> **EXERCISE**
For the data below, restate word for word only the lines from the line containing "Párroco Gabriel Mateo Montes. 28" through the line containing "北斗浜分太鼓様Tシャツ", both ends included.
---- SUPPLIED MATERIAL
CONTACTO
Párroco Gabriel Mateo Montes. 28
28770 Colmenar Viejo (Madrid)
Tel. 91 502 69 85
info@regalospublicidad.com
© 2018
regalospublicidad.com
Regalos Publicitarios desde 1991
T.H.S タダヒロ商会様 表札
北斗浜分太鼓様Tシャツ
--------
---- SUPPLIED MATERIAL
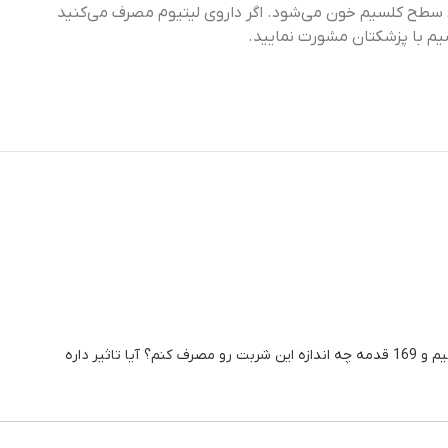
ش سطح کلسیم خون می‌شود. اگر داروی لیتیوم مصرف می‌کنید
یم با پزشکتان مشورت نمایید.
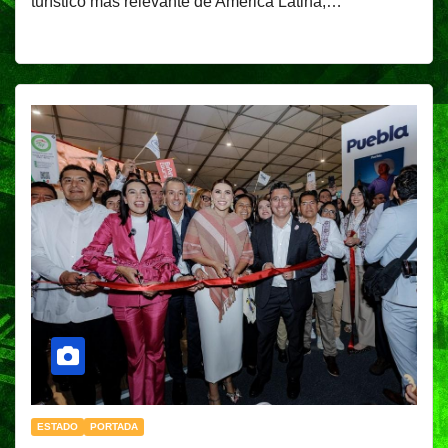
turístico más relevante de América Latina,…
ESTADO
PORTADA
--------
---- SUPPLIED MATERIAL
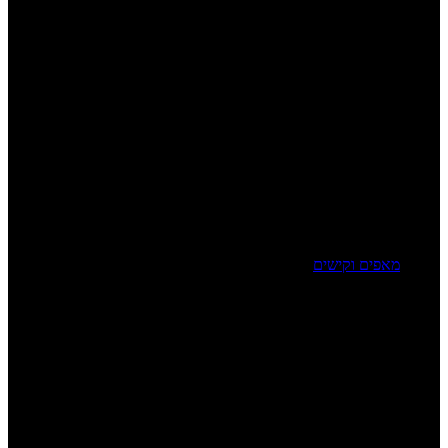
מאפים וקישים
--------
> **RESULT OF THIS TASK**
Párroco Gabriel Mateo Montes. 28
28770 Colmenar Viejo (Madrid)
Tel. 91 502 69 85
info@regalospublicidad.com
© 2018
regalospublicidad.com
Regalos Publicitarios desde 1991
T.H.S タダヒロ商会様 表札
北斗浜分太鼓様Tシャツ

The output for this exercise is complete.